A heightened, believable realism characterizes her painting style; glass beads, wooden toys, metal tools, flowers, plastic rings are rendered with meticulous attention, enhancing their reflective, translucent, textural and three-dimensional qualities, convincing the eye that they are within tangible reach. Yet these rather ordinary objects, replicated with obsessive care, exist in an environment that is distinctly abstract. Grid-like systems of repetitious geometric patterns dominate the environmental settings and are often formed by the objects themselves, thus removing them from their comfortable places in a known reality.

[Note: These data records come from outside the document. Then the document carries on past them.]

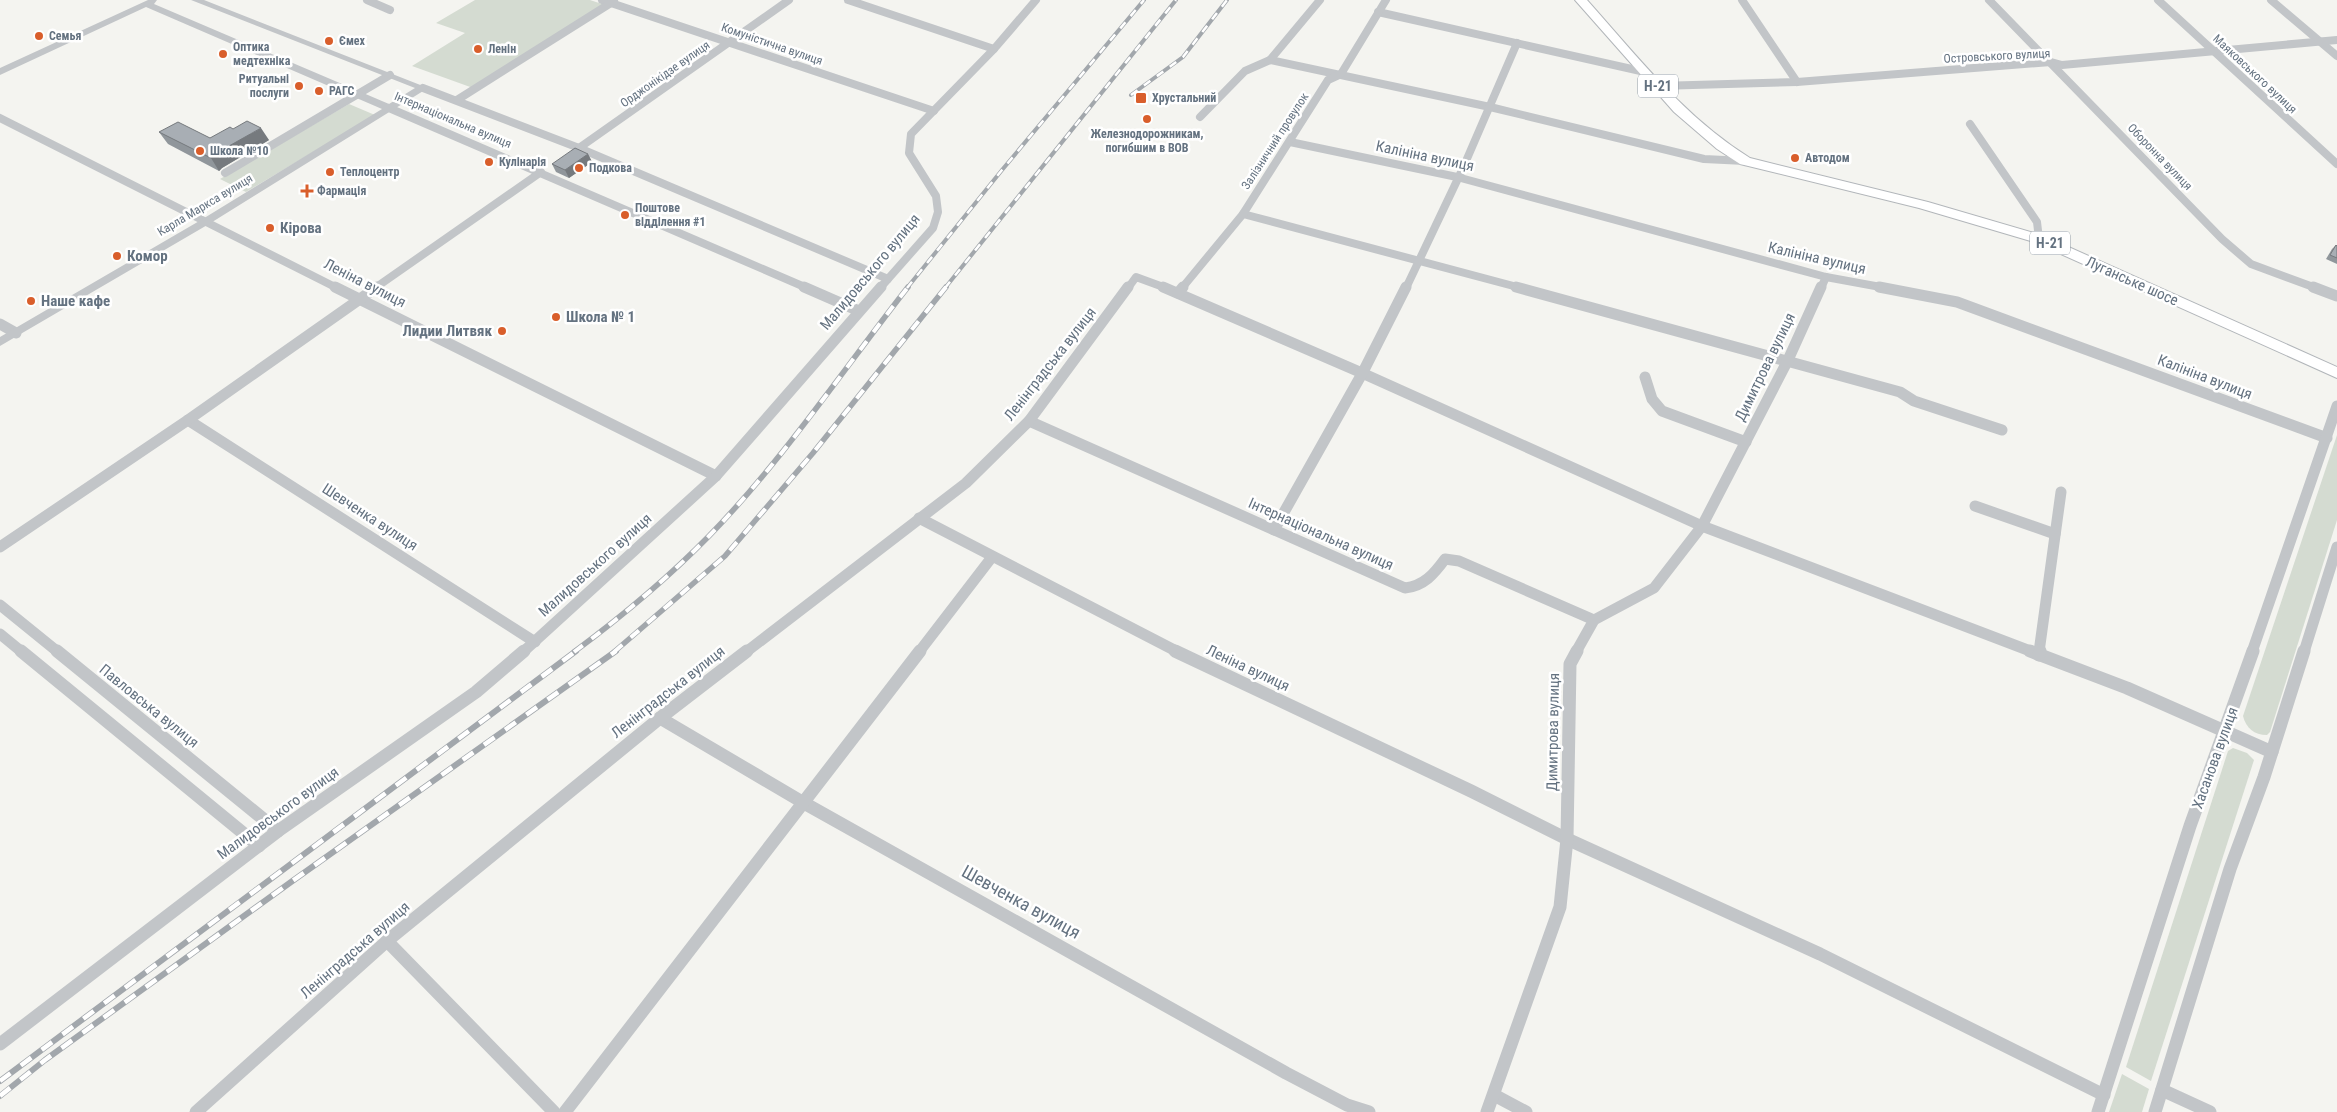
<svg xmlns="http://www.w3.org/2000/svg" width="2337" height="1112" font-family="'Roboto Condensed',sans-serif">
<rect width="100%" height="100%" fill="#f4f4f0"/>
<g fill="#d4dbd1">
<polygon points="475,0 590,0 605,5 473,88 412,66 465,33 436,23"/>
<polygon points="349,104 375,115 246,192 220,179"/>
<path d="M2337,435v85l-67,212 -3,3c-13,0 -21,-7 -24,-19z"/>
<polygon points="2233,748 2247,753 2254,760 2151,1081 2126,1067 2228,751"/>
<polygon points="2122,1074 2149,1089 2142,1112 2109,1112"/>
</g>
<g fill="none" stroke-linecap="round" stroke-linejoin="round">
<g stroke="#b2b6ba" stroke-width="2">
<path id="primary" d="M1575,0h12c51,57 97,117 163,158l178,44 116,34 293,131v11l-303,-136 -115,-34 -179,-44 -23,-15 -43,-37z"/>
</g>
<g stroke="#c2c5c8" stroke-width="8">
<polyline points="367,0 390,10"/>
<polyline points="602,0 934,111"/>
<polyline points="848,0 994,49"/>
<polyline points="1742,0 1797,82"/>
<polyline points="1989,0 2222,239 2251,264 2316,288"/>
<polyline points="2158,0 2337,164"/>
<polyline points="2271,0 2337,56"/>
<polyline points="1378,12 1645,72"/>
<polyline points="1270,60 1490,107 1704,159 1745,161"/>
<polyline points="1658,86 1797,82 2051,62 2062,65 2337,40"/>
<polyline points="423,88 579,148 888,279"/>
<polyline points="457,100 614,1"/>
<polyline points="389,108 807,288"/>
<polyline points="1200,117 1245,71 1270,60 1320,0"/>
<polyline points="0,118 337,288"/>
<polyline points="1970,124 2037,222 2039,239"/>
<polyline points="1290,142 1457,177 1826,277 1886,288"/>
<polyline points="579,148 789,0"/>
<polyline points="225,173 390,75"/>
<polyline points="1243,214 1521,288"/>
<polyline points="375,288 541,172"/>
<polyline points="880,288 933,228 938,212 936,196 909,153 911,134 994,49 1036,0"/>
<polyline points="1128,288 1136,277 1166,288"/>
<polyline points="1182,288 1243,214 1328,80 1341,74 1386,0"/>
<polyline points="1406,288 1463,168 1517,43"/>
<polyline points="1821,288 1826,277"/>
</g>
<g stroke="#c2c5c8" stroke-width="11">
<polyline points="335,287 716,476"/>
<polyline points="804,287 859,311"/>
<polyline points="1163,287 1362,373 1702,526 2033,652"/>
<polyline points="1516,287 1900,392 1914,401 2002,430"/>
<polyline points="1879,287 1957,302 2327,438"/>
<polyline points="2313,287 2337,296"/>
<polyline points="1178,293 1183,287"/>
<polyline points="0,324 16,333"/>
<polyline points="1645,377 1652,399 1662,411 1746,442"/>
<polyline points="188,420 535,642"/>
<path d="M1029,421l376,167c19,-2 29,-14 40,-29l14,2 135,59"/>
<polyline points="1975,506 2055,534"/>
<polyline points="919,518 1178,652"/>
<polyline points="1274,530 1363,372 1406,287"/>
<polyline points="0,547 188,420 377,287"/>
<polyline points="0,605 58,652"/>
<polyline points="0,634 22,652"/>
<polyline points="523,652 716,476 881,287"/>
<polyline points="746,652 966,483 1029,421 1128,287"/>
<polyline points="919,652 992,557"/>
<polyline points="1576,652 1594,620 1654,588 1702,526 1788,360 1821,287"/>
<polyline points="2039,652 2061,492"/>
<polyline points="2252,652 2337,406"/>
<polyline points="2304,652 2337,547"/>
</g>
<g stroke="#c2c5c8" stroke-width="13">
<polyline points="21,651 259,846"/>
<polyline points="57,651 278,831"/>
<polyline points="1175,651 1471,791 1567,839 1820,954 2104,1095"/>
<polyline points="2030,651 2127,688 2272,752"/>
<polyline points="2039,655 2040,651"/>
<polyline points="660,718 804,803 1286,1073 1347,1105 1369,1112"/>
<polyline points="387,941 554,1112"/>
<polyline points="0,1044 278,831 476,692 524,651"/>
<polyline points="2162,1090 2210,1112"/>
<polyline points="1494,1095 1526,1112"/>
<polyline points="196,1112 387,941 660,718 747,651"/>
<polyline points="565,1112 920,651"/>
<polyline points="1487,1112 1560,907 1567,839 1570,664 1577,651"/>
<polyline points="2098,1112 2190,826 2253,651"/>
<polyline points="2155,1112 2230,869 2264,777 2304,651"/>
</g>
<polygon fill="#c2c5c8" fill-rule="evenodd" points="148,0 157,0 154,4 389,104 415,88 191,0 204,0 428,88 209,224 0,346 0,337 201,220 382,109 146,7 0,75 0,68"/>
<use href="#primary" fill="#fff" fill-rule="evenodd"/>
<g stroke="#a2a7ac" stroke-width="4">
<g id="rail-far2">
<polyline points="1131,95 1183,57 1227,0"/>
<polyline points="907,288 1002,170 1144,0"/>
<polyline points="945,288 1176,0"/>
</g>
</g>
<g stroke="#a2a7ac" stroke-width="5.5">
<g id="rail-far1">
<path d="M574,652c47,-35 94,-74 135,-116 74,-76 134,-166 199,-249"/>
<polyline points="614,652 725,556 813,453 946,287"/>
</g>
</g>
<g stroke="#a2a7ac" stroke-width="6">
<g id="rail">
<polyline points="0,1081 576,651"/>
<polyline points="0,1096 45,1060 291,882 616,651"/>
</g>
</g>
<use href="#rail-far2" stroke="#fff" stroke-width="2.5" stroke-dasharray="8" stroke-linecap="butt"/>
<use href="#rail-far1" stroke="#fff" stroke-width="4" stroke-dasharray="11" stroke-linecap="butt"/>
<use href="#rail" stroke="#fff" stroke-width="4.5" stroke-dasharray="13" stroke-linecap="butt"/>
</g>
<g fill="#90969b">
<polygon points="233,129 269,140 222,168 219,171 168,144 159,132 210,138"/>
<polygon points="588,154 592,162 569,178 556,172 552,164"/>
<polygon points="2336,245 2337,246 2337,264 2326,259 2332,249"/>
</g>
<g fill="#767a7e">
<polygon points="261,128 269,140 222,168 219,171 211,158 213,155"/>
<polygon points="588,154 592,162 569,178 565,170"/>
</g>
<g fill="#a8aeb4" stroke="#767a7e">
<polygon points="247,121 261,128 213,155 211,158 159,132 178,122 210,138 230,127 233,129"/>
<polygon points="575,148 588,154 565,170 552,164"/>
<polygon points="2336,245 2337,246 2337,258 2330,255"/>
</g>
<g fill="#d95e2b" stroke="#fff" stroke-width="2">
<circle cx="39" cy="36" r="5"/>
<circle cx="329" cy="41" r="5"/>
<circle cx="478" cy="49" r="5"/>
<circle cx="223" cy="54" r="5"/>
<circle cx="299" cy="86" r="5"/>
<circle cx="319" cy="91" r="5"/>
<rect x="1135" y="92" width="12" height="12" rx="2.5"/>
<circle cx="1147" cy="119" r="5"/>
<circle cx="200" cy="151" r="5"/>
<circle cx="1795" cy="158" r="5"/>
<circle cx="489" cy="162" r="5"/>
<circle cx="579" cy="168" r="5"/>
<circle cx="330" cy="172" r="5"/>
<path d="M304.5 183.5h5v5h5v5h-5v5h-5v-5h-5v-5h5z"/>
<circle cx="625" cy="215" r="5"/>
<circle cx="270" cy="228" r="5"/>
<circle cx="117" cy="256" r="5"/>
<circle cx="31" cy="301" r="5"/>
<circle cx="556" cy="317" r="5"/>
<circle cx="502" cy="331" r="5"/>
</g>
<g text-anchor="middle" stroke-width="5" stroke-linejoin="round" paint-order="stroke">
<g font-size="12" font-weight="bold" fill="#647280" stroke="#fff" text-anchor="start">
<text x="49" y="40">Семья</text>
<text x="339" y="45">Ємех</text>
<text x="233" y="51">Оптика<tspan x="233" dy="14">медтехніка</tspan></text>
<text x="488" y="53">Ленін</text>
<text x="289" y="83" text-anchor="end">Ритуальні<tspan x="289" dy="14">послуги</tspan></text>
<text x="329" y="95">РАГС</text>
<text x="1152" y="102">Хрустальний</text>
<text x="1147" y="138" text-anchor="middle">Железнодорожникам,<tspan x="1147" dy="14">погибшим в ВОВ</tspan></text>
<text x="210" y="155">Школа №10</text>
<text x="1805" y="162">Автодом</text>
<text x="499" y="166">Кулінарія</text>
<text x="589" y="172">Подкова</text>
<text x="340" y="176">Теплоцентр</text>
<text x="317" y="195">Фармація</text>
<text x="635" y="212">Поштове<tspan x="635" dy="14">відділення #1</tspan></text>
</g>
<g font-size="12" fill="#647280" stroke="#fff">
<text transform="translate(772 44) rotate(19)" y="4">Комуністична вулиця</text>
<text transform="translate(1997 56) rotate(-3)" y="4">Островського вулиця</text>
<text transform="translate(665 74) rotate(-35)" y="4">Орджонікідзе вулиця</text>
<text transform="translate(2255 74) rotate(43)" y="4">Маяковського вулиця</text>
<text transform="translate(453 120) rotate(23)" y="4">Інтернаціональна вулиця</text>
<text transform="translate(1275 141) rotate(-57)" y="4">Залізничний провулок</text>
<text transform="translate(2160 157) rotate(46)" y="4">Оборонна вулиця</text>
<text transform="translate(205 205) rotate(-31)" y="4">Карла Маркса вулиця</text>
</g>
<g fill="#fff" stroke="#929ca6" stroke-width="1">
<rect x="1638" y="74.5" width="40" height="23" rx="4"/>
<rect x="2030" y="231.5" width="40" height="23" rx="4"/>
</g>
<g font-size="14" font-weight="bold" fill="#647280">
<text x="1658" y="91">Н-21</text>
<text x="2050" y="248">Н-21</text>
</g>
<g font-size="15" fill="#647280" stroke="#fff">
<text transform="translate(1425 156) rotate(12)" y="5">Калініна вулиця</text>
<text transform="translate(1817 258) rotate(13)" y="5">Калініна вулиця</text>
<text transform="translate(870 272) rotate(-50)" y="5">Малидовського вулиця</text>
<text transform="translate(2132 281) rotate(24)" y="5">Луганське шосе</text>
<text transform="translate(365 283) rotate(27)" y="5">Леніна вулиця</text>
<text transform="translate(1050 364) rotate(-52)" y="5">Ленінградська вулиця</text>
<text transform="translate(1765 367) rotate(-64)" y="5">Димитрова вулиця</text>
<text transform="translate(2205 377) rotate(21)" y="5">Калініна вулиця</text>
<text transform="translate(370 517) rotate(33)" y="5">Шевченка вулиця</text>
<text transform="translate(1321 534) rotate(24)" y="5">Інтернаціональна вулиця</text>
<text transform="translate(595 565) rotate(-42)" y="5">Малидовського вулиця</text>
<text transform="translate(1248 668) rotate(25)" y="5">Леніна вулиця</text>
<text transform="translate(668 692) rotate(-38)" y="5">Ленінградська вулиця</text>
<text transform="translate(149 706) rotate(39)" y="5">Павловська вулиця</text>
<text transform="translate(1553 732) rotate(-89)" y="5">Димитрова вулиця</text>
<text transform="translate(2215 758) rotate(-70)" y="5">Хасанова вулиця</text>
<text transform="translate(278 813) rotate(-36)" y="5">Малидовського вулиця</text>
<text transform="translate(355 950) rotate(-41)" y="5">Ленінградська вулиця</text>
</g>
<g font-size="15" font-weight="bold" fill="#647280" stroke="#fff" text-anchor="start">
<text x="280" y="233">Кірова</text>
<text x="127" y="261">Комор</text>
<text x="41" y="306">Наше кафе</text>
<text x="566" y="322">Школа № 1</text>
<text x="492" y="336" text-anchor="end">Лидии Литвяк</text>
</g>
<g font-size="18" fill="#647280" stroke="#fff">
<text transform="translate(1021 902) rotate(29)" y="6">Шевченка вулиця</text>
</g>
</g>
</svg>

Koch’s paintings appear simple, placid and unassuming at first glance, largely due to the easy recognition of the images presented, the subdued color range and the flawless paint surfaces. Closer scrutiny reveals a wealth of curious complexities; images multiply and interconnect profusion, solid objects emerge through ephemeral transparent mirages, frozen fixations become mutable. Objects of mundane character assume strange auras as they become transformed into peculiar entities by way of isolation or multiplication. The economy of images used, and their discriminating selection by the artist, is superseded by a dreamlike atmosphere. The stabilizing internal logic of the paintings, established primarily by the connecting and linking of repeated images within a mechanical pattern, co-exists with transitional action as objects float free of binding structures, interpenetrate or metamorphosis into enigmatic forms. External worlds of reality collide with inner depths of animated reverie.
Even the thick, glacial skins of acrylic paint on these comfortably scaled paper and canvas paintings are deceptive. The smooth surfaces reveal nothing of the artist’s labor-intensive process, employed to achieve a highly resolved realism and multiple spatial illusions. The sanded, matte finish deny the artist’s touch. Delicate brush strokes, marks from pencils, the collaging of paper cut-outs and transfers, and the methodical layering of paint glazed are deliberately hidden under transparent coatings of gloss medium (often as many as 150 layers) to disguise the making of the painting, to further the illusion. Oddly enough this strategy succeeds in making the works seem less like three-dimensional fictions on flat surfaces and more “real”. They are convincingly concrete objects, inside of which live worlds unto themselves, encased securely within plastic windows.
Koch’s paintings seduce with their vivid, illusionist appeal; playful, enticing. Once the exploration of these enigmatic microcosms begins one must succumb to a wavering struggle; confront the vulnerability of life and the fierceness of death within their calm surfaces.